I had a relationship like that once and I agree it was one of the best ones. We only saw each other when we were both in town and hung out just like a couple. It wasn't till the end when we decided to "label" it that it ended. I think with labels come those expectations associated with labels... so sad.


This is interesting luvmeforlife. Thanks for sharing. I guess couples really have to mutually decide what makes them comfortable in a relationship and decide mutually what their rules of engagement will be.

no photo
Mon 02/29/16 12:15 PM

not sure how I feel about this

know it meant a lot more to me when I was younger than it does now

status we attribute to these labels

for instance " wife" or "spouse"

why is it the epitome..the pinnacle ..the precipice of all relationships?

because society has deemed it the socially acceptable way for two people to co-habitat?

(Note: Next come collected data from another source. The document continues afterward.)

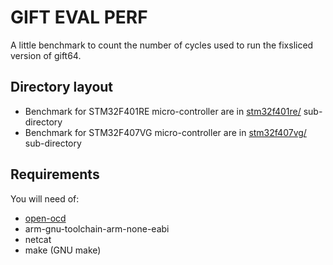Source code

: # GIFT EVAL PERF

A little benchmark to count the number of cycles used to run the fixsliced version of gift64.


## Directory layout
- Benchmark for STM32F401RE micro-controller are in [stm32f401re/](/stm32f401re/) sub-directory
- Benchmark for STM32F407VG micro-controller are in [stm32f407vg/](/stm32f407vg/) sub-directory


## Requirements

You will need of:
- [open-ocd](https://openocd.org/)
- arm-gnu-toolchain-arm-none-eabi
- netcat
- make (GNU make)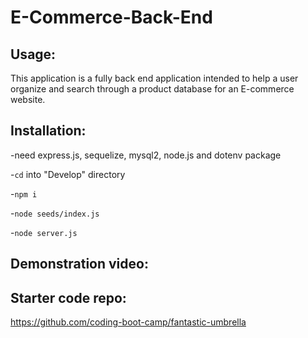 # E-Commerce-Back-End 

## Usage:
This application is a fully back end application intended to help a user organize and search through a product database for an E-commerce website. 

## Installation:
-need express.js, sequelize, mysql2, node.js and dotenv package

-`cd` into "Develop" directory

-`npm i`

-`node seeds/index.js`

-`node server.js`

## Demonstration video:


## Starter code repo:
https://github.com/coding-boot-camp/fantastic-umbrella


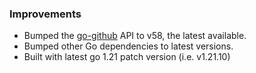### Improvements

- Bumped the [go-github](https://github.com/google/go-github) API to v58, the latest available.
- Bumped other Go dependencies to latest versions.
- Built with latest go 1.21 patch version (i.e. v1.21.10)
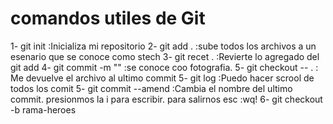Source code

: # comandos utiles de Git

1- git init :Inicializa mi repositorio
2- git add . :sube todos los archivos a un esenario que se conoce como stech
3- git recet . :Revierte lo agregado del git add
4- git commit -m ""   :se conoce coo fotografia.
5- git checkout -- . : Me devuelve el archivo al ultimo commit
5- git log    :Puedo hacer scrool de todos los comit
5- git commit --amend   :Cambia el nombre del ultimo commit. presionmos la i para escribir.  para salirnos esc :wq! 
6- git checkout -b rama-heroes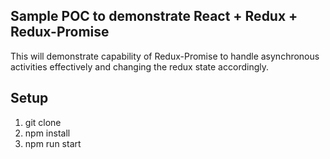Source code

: ## Sample POC to demonstrate React + Redux + Redux-Promise

This will demonstrate capability of Redux-Promise to handle asynchronous activities
effectively and changing the redux state accordingly.

## Setup
1. git clone
2. npm install
3. npm run start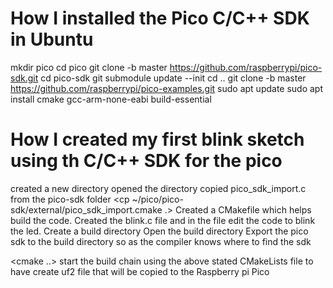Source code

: # How I installed the Pico C/C++ SDK in Ubuntu
mkdir pico
cd pico
git clone -b master https://github.com/raspberrypi/pico-sdk.git
cd pico-sdk
git submodule update --init
cd ..
git clone -b master https://github.com/raspberrypi/pico-examples.git
sudo apt update
sudo apt install cmake gcc-arm-none-eabi build-essential




# How I created my first blink sketch using th C/C++ SDK for the pico

created a new directory <mkdir project>
opened the directory    <cd project>
copied pico_sdk_import.c from the pico-sdk folder <cp ~/pico/pico-sdk/external/pico_sdk_import.cmake .>
Created a CMakefile <sudo nano CMakeLists.txt> which helps build the code.
Created the blink.c file <sudo nano blink.c> and in the file edit the code to blink the led.
Create a build directory <mkdir build>
Open the build directory <cd build>
 Export the pico sdk to the build directory so as the compiler knows where to find the sdk <export PICO_SDK_PATH=.../.../pico/pico-sdk> <!--be sure to add your correct path here. -->

<cmake ..> start the build chain using the above stated CMakeLists file
<make> to have create uf2 file that will be copied to the Raspberry pi Pico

not sure at this point in my life it would be necessary
in order to 'prove' someone's level of commitment


Exactly. Who has the right to decide what is the pinnacle experience for us in any aspect of life? Only you can know what feels right for you :)

no photo
Mon 02/29/16 12:17 PM

i am a person of certainties
there is the black and white for me, no grey
so; yes, the label is important for me.




Labels are good when both people in the relationship agree on what that label means :)

no photo
Mon 02/29/16 12:20 PM

Like Crystal said, using a label to qualify the nature of a relationship can help ensure that an accurate perception is conveyed in conversation. What I'm not in favor of are labels being used as a stamp of ownership. "He's my man!" "She's my woman!" noway How about he/she is my partner? Or "someone special" like Peggy's friend characterized it.

Saying I love you to a special someone, I think, is just as important to most as proving it through actions. Verbally declaring love for someone doesn't have to mean till death do us part to be meaningful.



Aaaahh.... but what is an accurate perception? Two people could have very different ideas of what a particular label means or even what I love you means

no photo
Mon 02/29/16 12:22 PM

Peggy good topic. Me myself, I've always likened myself as a bit if an abstract with delusions of enigmas.
Labels just don't suit me. I've been all of those. Actions are louder than words. For me when you are with someone you care about, you give them your all. That's it. Call it what you will. If you want a label, call me human.
Ciao bella, bellos



Thanks Rob!flowerforyou

I guess you just needed someone who shared your unconventional concept of a relationship. She might still be out there. Who knows? happy

technovative's photo
Mon 02/29/16 07:00 PM


Like Crystal said, using a label to qualify the nature of a relationship can help ensure that an accurate perception is conveyed in conversation. What I'm not in favor of are labels being used as a stamp of ownership. "He's my man!" "She's my woman!" noway How about he/she is my partner? Or "someone special" like Peggy's friend characterized it.

Saying I love you to a special someone, I think, is just as important to most as proving it through actions. Verbally declaring love for someone doesn't have to mean till death do us part to be meaningful.



Aaaahh.... but what is an accurate perception? Two people could have very different ideas of what a particular label means or even what I love you means


Point taken. Communicating through language will always be open to individual subjective honesty and interpretation. That also includes characterizations like "someone special" though. What's of most importance is the intent, perception, and acceptance by the members of the relationship.